==== Material for this exercise ====
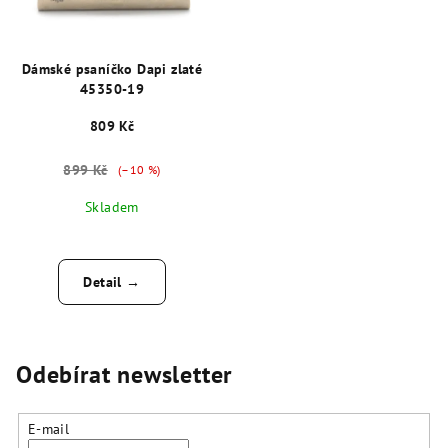
Dámské psaníčko Dapi zlaté
45350-19
809 Kč
899 Kč
(–10 %)
Skladem
Detail →
Odebírat newsletter
E-mail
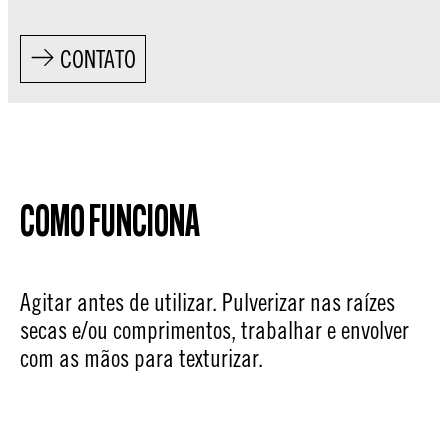
CONTATO
COMO FUNCIONA
Agitar antes de utilizar. Pulverizar nas raízes
secas e/ou comprimentos, trabalhar e envolver
com as mãos para texturizar.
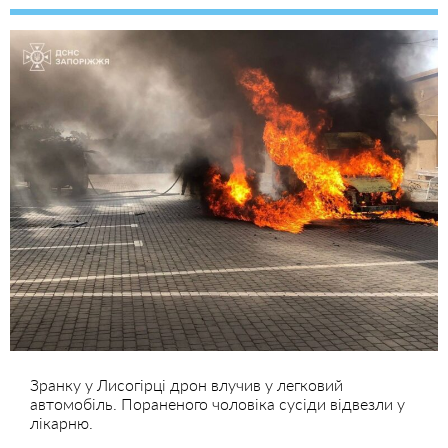
Зранку у Лисогірці дрон влучив у легковий
автомобіль. Пораненого чоловіка сусіди відвезли у
лікарню.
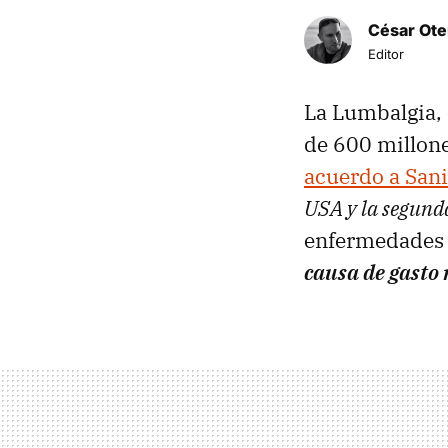
César Ote
Editor
La Lumbalgia, e
de 600 millon
acuerdo a Sani
USA y la segund
enfermedades c
causa de gasto 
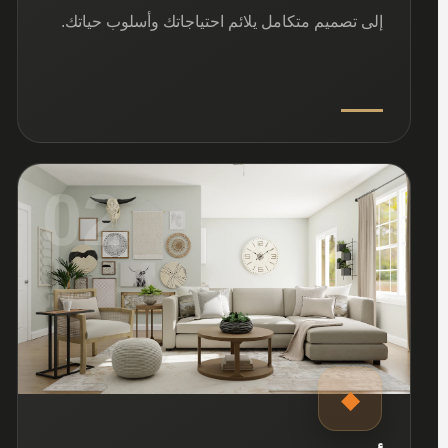
إلى تصميم متكامل يلائم احتياجاتك وأسلوب حياتك.
02
◆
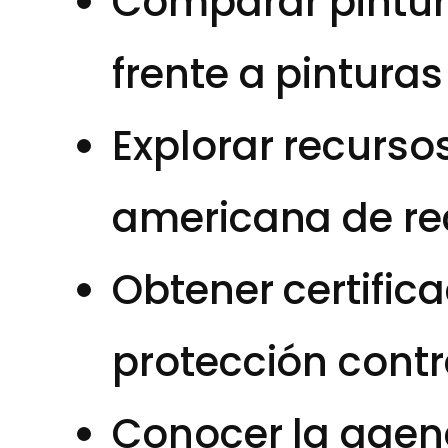
Comparar pintur
frente a pinturas
Explorar recurso
americana de re
Obtener certifica
protección cont
Conocer la agen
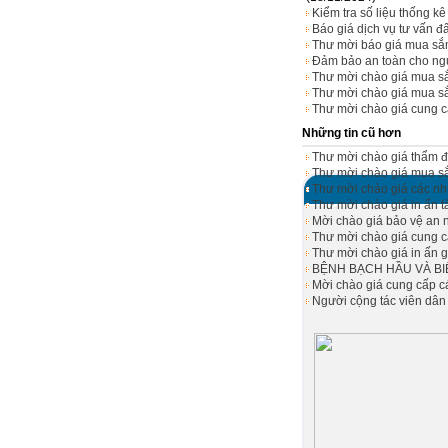
Kiểm tra số liệu thống k
Báo giá dịch vụ tư vấn đ
Thư mời báo giá mua s
Đảm bảo an toàn cho người
Thư mời chào giá mua sắ
Thư mời chào giá mua 
Thư mời chào giá cung c
Những tin cũ hơn
Thư mời chào giá thẩm đ
Thư mời chào giá mua sắm
Thư mời chào giá các nh
Thư mời chào giá in ấn tà
Mời chào giá bảo vệ an n
Thư mời chào giá cung c
Thư mời chào giá in ấn g
BỆNH BẠCH HẦU VÀ B
Mời chào giá cung cấp các
Người cộng tác viên dân 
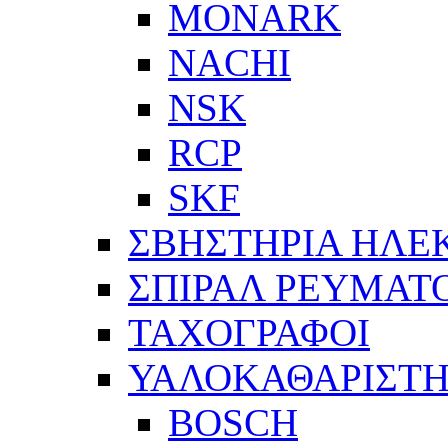
MONARK
NACHI
NSK
RCP
SKF
ΣΒΗΣΤΗΡΙΑ ΗΛΕ
ΣΠΙΡΑΛ ΡΕΥΜΑΤ
ΤΑΧΟΓΡΑΦΟΙ
ΥΑΛΟΚΑΘΑΡΙΣΤΗ
BOSCH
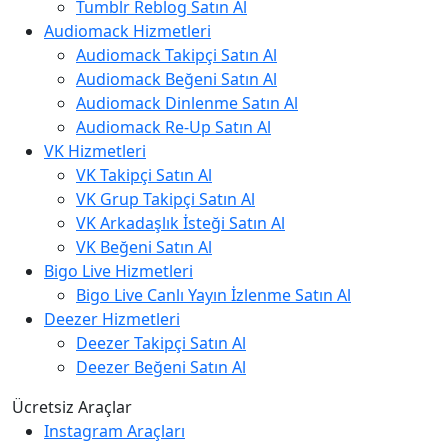
Tumblr Reblog Satın Al
Audiomack Hizmetleri
Audiomack Takipçi Satın Al
Audiomack Beğeni Satın Al
Audiomack Dinlenme Satın Al
Audiomack Re-Up Satın Al
VK Hizmetleri
VK Takipçi Satın Al
VK Grup Takipçi Satın Al
VK Arkadaşlık İsteği Satın Al
VK Beğeni Satın Al
Bigo Live Hizmetleri
Bigo Live Canlı Yayın İzlenme Satın Al
Deezer Hizmetleri
Deezer Takipçi Satın Al
Deezer Beğeni Satın Al
Ücretsiz Araçlar
Instagram Araçları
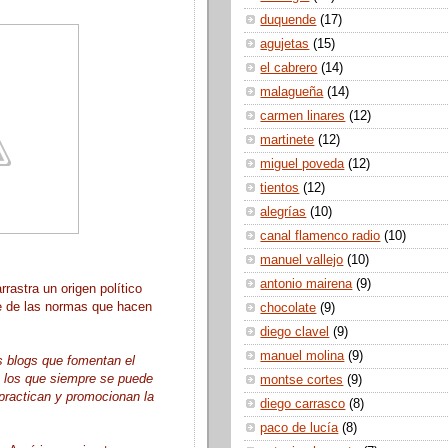
duquende
(17)
agujetas
(15)
el cabrero
(14)
malagueña
(14)
carmen linares
(12)
martinete
(12)
miguel poveda
(12)
tientos
(12)
alegrías
(10)
canal flamenco radio
(10)
manuel vallejo
(10)
antonio mairena
(9)
rastra un origen político
e de las normas que hacen
chocolate
(9)
diego clavel
(9)
manuel molina
(9)
s blogs que fomentan el
n los que siempre se puede
montse cortes
(9)
 practican y promocionan la
diego carrasco
(8)
paco de lucía
(8)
====
● Try it: Would you set down the records above once more, exactly, with the pictures removed?

● Task solution:
Dámské psaníčko Dapi zlaté
45350-19
809 Kč
899 Kč
(–10 %)
Skladem
Detail →
Odebírat newsletter
E-mail
CONTATO
COMO FUNCIONA
Agitar antes de utilizar. Pulverizar nas raízes
secas e/ou comprimentos, trabalhar e envolver
com as mãos para texturizar.
Зранку у Лисогірці дрон влучив у легковий
автомобіль. Пораненого чоловіка сусіди відвезли у
лікарню.
César Ote
Editor
La Lumbalgia, e
de 600 millon
acuerdo a Sani
USA y la segund
enfermedades c
causa de gasto 
إلى تصميم متكامل يلائم احتياجاتك وأسلوب حياتك.
02
◆
Comparar pintur
frente a pinturas
Explorar recurso
americana de re
Obtener certifica
protección cont
Conocer la agen
Kiểm tra số liệu thống k
Báo giá dịch vụ tư vấn đ
Thư mời báo giá mua s
Đảm bảo an toàn cho người
Thư mời chào giá mua sắ
Thư mời chào giá mua 
Thư mời chào giá cung c
Những tin cũ hơn
Thư mời chào giá thẩm đ
Thư mời chào giá mua sắm
Thư mời chào giá các nh
Thư mời chào giá in ấn tà
Mời chào giá bảo vệ an n
Thư mời chào giá cung c
Thư mời chào giá in ấn g
BỆNH BẠCH HẦU VÀ B
Mời chào giá cung cấp các
Người cộng tác viên dân 
MONARK
NACHI
NSK
RCP
SKF
ΣΒΗΣΤΗΡΙΑ ΗΛΕ
ΣΠΙΡΑΛ ΡΕΥΜΑΤ
ΤΑΧΟΓΡΑΦΟΙ
ΥΑΛΟΚΑΘΑΡΙΣΤΗ
BOSCH
Tumblr Reblog Satın Al
Audiomack Hizmetleri
Audiomack Takipçi Satın Al
Audiomack Beğeni Satın Al
Audiomack Dinlenme Satın Al
Audiomack Re-Up Satın Al
VK Hizmetleri
VK Takipçi Satın Al
VK Grup Takipçi Satın Al
VK Arkadaşlık İsteği Satın Al
VK Beğeni Satın Al
Bigo Live Hizmetleri
Bigo Live Canlı Yayın İzlenme Satın Al
Deezer Hizmetleri
Deezer Takipçi Satın Al
Deezer Beğeni Satın Al
Ücretsiz Araçlar
Instagram Araçları
duquende
(17)
agujetas
(15)
el cabrero
(14)
malagueña
(14)
carmen linares
(12)
martinete
(12)
miguel poveda
(12)
tientos
(12)
alegrías
(10)
canal flamenco radio
(10)
manuel vallejo
(10)
antonio mairena
(9)
rastra un origen político
e de las normas que hacen
chocolate
(9)
diego clavel
(9)
manuel molina
(9)
s blogs que fomentan el
n los que siempre se puede
montse cortes
(9)
 practican y promocionan la
diego carrasco
(8)
paco de lucía
(8)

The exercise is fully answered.